◆ **Aim of the exercise**
Extract every line of text from each of the records and reproduce each one without any changes.

(Beginning of Given data)

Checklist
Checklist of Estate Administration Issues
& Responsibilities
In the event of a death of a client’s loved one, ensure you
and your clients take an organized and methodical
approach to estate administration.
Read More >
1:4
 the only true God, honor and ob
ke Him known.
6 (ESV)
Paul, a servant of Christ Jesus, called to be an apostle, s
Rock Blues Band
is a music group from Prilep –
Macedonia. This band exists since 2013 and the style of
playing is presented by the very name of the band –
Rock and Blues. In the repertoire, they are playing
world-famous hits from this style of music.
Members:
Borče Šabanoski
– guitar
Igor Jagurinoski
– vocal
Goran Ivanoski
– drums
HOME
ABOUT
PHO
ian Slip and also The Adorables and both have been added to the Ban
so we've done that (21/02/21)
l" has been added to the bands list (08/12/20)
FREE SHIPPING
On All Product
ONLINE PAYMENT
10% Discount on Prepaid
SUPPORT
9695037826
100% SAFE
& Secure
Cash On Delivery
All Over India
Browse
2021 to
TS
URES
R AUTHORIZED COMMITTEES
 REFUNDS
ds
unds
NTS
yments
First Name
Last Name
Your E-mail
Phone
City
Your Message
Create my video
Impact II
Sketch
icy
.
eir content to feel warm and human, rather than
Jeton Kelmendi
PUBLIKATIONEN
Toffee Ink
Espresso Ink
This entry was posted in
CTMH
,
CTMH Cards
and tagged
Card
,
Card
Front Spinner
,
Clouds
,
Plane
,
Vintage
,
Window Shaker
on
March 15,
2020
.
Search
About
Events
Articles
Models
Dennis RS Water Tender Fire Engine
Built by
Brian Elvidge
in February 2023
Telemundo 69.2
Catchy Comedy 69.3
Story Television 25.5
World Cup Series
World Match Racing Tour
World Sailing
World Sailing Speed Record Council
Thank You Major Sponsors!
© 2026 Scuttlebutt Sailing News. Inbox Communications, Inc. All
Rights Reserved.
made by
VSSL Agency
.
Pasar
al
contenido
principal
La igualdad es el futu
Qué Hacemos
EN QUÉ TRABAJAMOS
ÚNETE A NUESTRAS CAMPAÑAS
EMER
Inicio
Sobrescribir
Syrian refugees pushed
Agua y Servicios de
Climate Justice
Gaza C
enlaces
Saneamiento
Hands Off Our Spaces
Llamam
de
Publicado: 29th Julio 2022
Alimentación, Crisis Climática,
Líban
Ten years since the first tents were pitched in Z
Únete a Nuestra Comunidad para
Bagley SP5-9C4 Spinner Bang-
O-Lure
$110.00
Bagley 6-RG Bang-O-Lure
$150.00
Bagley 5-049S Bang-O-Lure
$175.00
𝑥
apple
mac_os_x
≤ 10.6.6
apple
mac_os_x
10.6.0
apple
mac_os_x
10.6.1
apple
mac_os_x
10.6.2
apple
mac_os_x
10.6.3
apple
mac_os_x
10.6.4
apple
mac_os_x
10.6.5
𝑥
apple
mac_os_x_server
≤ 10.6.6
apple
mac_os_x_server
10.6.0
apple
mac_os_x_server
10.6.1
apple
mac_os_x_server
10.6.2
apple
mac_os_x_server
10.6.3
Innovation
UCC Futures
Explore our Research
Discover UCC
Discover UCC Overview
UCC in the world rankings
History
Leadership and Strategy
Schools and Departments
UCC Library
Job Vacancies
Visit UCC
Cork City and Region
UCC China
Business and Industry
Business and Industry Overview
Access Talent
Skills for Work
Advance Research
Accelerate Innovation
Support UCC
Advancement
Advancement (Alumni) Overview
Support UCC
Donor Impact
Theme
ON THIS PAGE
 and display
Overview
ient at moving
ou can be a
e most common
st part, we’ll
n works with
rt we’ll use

(End of Given data)

◆ **Completed task**
Checklist
Checklist of Estate Administration Issues
& Responsibilities
In the event of a death of a client’s loved one, ensure you
and your clients take an organized and methodical
approach to estate administration.
Read More >
1:4
 the only true God, honor and ob
ke Him known.
6 (ESV)
Paul, a servant of Christ Jesus, called to be an apostle, s
Rock Blues Band
is a music group from Prilep –
Macedonia. This band exists since 2013 and the style of
playing is presented by the very name of the band –
Rock and Blues. In the repertoire, they are playing
world-famous hits from this style of music.
Members:
Borče Šabanoski
– guitar
Igor Jagurinoski
– vocal
Goran Ivanoski
– drums
HOME
ABOUT
PHO
ian Slip and also The Adorables and both have been added to the Ban
so we've done that (21/02/21)
l" has been added to the bands list (08/12/20)
FREE SHIPPING
On All Product
ONLINE PAYMENT
10% Discount on Prepaid
SUPPORT
9695037826
100% SAFE
& Secure
Cash On Delivery
All Over India
Browse
2021 to
TS
URES
R AUTHORIZED COMMITTEES
 REFUNDS
ds
unds
NTS
yments
First Name
Last Name
Your E-mail
Phone
City
Your Message
Create my video
Impact II
Sketch
icy
.
eir content to feel warm and human, rather than
Jeton Kelmendi
PUBLIKATIONEN
Toffee Ink
Espresso Ink
This entry was posted in
CTMH
,
CTMH Cards
and tagged
Card
,
Card
Front Spinner
,
Clouds
,
Plane
,
Vintage
,
Window Shaker
on
March 15,
2020
.
Search
About
Events
Articles
Models
Dennis RS Water Tender Fire Engine
Built by
Brian Elvidge
in February 2023
Telemundo 69.2
Catchy Comedy 69.3
Story Television 25.5
World Cup Series
World Match Racing Tour
World Sailing
World Sailing Speed Record Council
Thank You Major Sponsors!
© 2026 Scuttlebutt Sailing News. Inbox Communications, Inc. All
Rights Reserved.
made by
VSSL Agency
.
Pasar
al
contenido
principal
La igualdad es el futu
Qué Hacemos
EN QUÉ TRABAJAMOS
ÚNETE A NUESTRAS CAMPAÑAS
EMER
Inicio
Sobrescribir
Syrian refugees pushed
Agua y Servicios de
Climate Justice
Gaza C
enlaces
Saneamiento
Hands Off Our Spaces
Llamam
de
Publicado: 29th Julio 2022
Alimentación, Crisis Climática,
Líban
Ten years since the first tents were pitched in Z
Únete a Nuestra Comunidad para
Bagley SP5-9C4 Spinner Bang-
O-Lure
$110.00
Bagley 6-RG Bang-O-Lure
$150.00
Bagley 5-049S Bang-O-Lure
$175.00
𝑥
apple
mac_os_x
≤ 10.6.6
apple
mac_os_x
10.6.0
apple
mac_os_x
10.6.1
apple
mac_os_x
10.6.2
apple
mac_os_x
10.6.3
apple
mac_os_x
10.6.4
apple
mac_os_x
10.6.5
𝑥
apple
mac_os_x_server
≤ 10.6.6
apple
mac_os_x_server
10.6.0
apple
mac_os_x_server
10.6.1
apple
mac_os_x_server
10.6.2
apple
mac_os_x_server
10.6.3
Innovation
UCC Futures
Explore our Research
Discover UCC
Discover UCC Overview
UCC in the world rankings
History
Leadership and Strategy
Schools and Departments
UCC Library
Job Vacancies
Visit UCC
Cork City and Region
UCC China
Business and Industry
Business and Industry Overview
Access Talent
Skills for Work
Advance Research
Accelerate Innovation
Support UCC
Advancement
Advancement (Alumni) Overview
Support UCC
Donor Impact
Theme
ON THIS PAGE
 and display
Overview
ient at moving
ou can be a
e most common
st part, we’ll
n works with
rt we’ll use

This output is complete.